The true story of eight LDS Liberian missionaries in the midst of a civil war inspired director Garrett Batty’s feature film “Freetown.”
The eight missionaries serving in their native country during a civil war that broke out in 1989 were surrounded by devastating conditions that forced them to flee for freedom and refuge.
Their story of faith in the midst of intense fear rocked Batty to his core when he read it in the archive section of lds.org. It inspired him to further research the story in the LDS Church’s archives in downtown Salt Lake City.
What he found were old missionary letters the eight missionaries had written to their mission president about their experiences during the civil war.
“Right there I knew this was a story that would be a great film,” Batty said.
The film “Freetown” is a movie comprised of an almost-all-African cast, taking place in Ghana. “The infrastructure for production was greater in Ghana (than Liberia), and this last summer there was the Ebola outbreak in Liberia.” said Adam Abel, the film’s producer. “Ghana was safe, because there were no confirmed cases.”
Both Batty and Abel are based in Utah but have filmed all over the world, with Batty’s latest film, “The Saratov Approach,” being filmed in Ukraine. However, neither had been to continental Africa. “We came over for a couple weeks and did some preliminary scouting,” Abel said. “It was evident that, visually, a lot of things were working in our favor in terms of value.”
Abel said it was an amazing feat that they went from not knowing anyone in Ghana to having a finished feature film in theaters within six months.
One of the actors on the film, Great Ejiro, said he studied LDS missionaries to accurately portray his role.
“When I was cast and got my script, I took the time to read and understand the character and went and studied missionaries,” Ejiro said. “I think that helped me to prove my character properly.”
Actor Bright Dodoo said the actors relied on Batty’s directing and instructions to interpret their characters and portray realistic emotions for their scenes.
“We didn’t meet any of the missionaries for the film,” Dodoo said. “But studying our lines and shooting every day gave us enough information, so we knew who we were supposed to be like and how we were supposed to act like.”
The actors’ portrayals in the film were very accurate and realistic, according to Marcus Menti, one of the original eight missionaries. He said he has yet to see the film in its entirety.
“I had to muster inner fortitude to see the whole thing,” Menti said. “Because of the imagery of the events, I had to leave once or twice.”
The missionaries faced terror from the rebels who were out to execute anyone from the Krahns tribe, to which one of the missionaries belonged. Menti said they ran out of other options and knew they had to flee their dangerous circumstances in order to survive.

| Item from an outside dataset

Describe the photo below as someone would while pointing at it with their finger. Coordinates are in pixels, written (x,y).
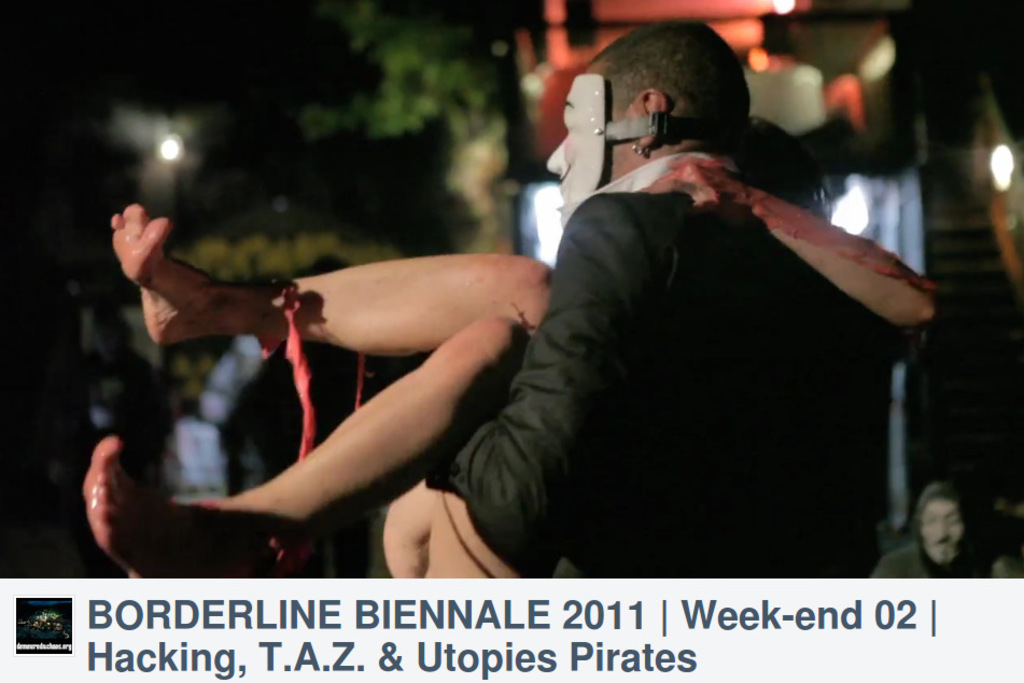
In this image, we can see a man (811,436) wearing a mask (588,123) on the face (621,150), he is carrying a woman (387,449), in the background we can see the trees (400,9) and there is a building (857,80).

“I felt, and eventually everyone felt, we were boxed in to a point where we were not able to do the work which we were ordained and set apart to do,” Menti said. “We had to make a very quick decision — not realizing what the consequences would have been.”
Menti said his main fear was not being able to fulfill his calling as a missionary.
“We were on a mission for two years; every second was being wasted by this war,” Menti said. “War was eating everything away — without baptisms or being able to proselytize — that was my main fear.”
Menti said he and the other missionaries, along with their driver, local Church member Philip Abubakar, witnessed miracle after miracle on their journey from Monrovia, Liberia, to Freetown, Sierra Leone.
It took them two days of traveling, with most of the roads ridded with terrible potholes. They went through about 50 rebel and military checkpoints along the way. “It was one miracle after another that we came out in one piece,” Menti said.
Menti said he never wanted to give up. The trials he faced on his mission have strengthened his faith.
“My desire, my decision, my will to persevere trumped any desire I had to give up,” he said. “The Lord will give us the means to make sure that which he commands. The Lord always had a hand in it, and I know that now with a surety — 100 percent.”
The pioneer missionaries from Liberia faced unimaginable trials that tested their faith. Menti said he relates these experiences to the Latter-day Saint pioneers crossing the plains to the Salt Lake Valley.
“My faith in the process had been strengthened,” Menti said. “Every trial you endure successfully enhances your closeness and communication with Heavenly Father.”
The U.S. release date of “Freetown” is April 8.
A free screening is scheduled in the BYU Varsity Theater during the evening of April 2 at 7 p.m. Seats will be available on a first-come-first-served basis.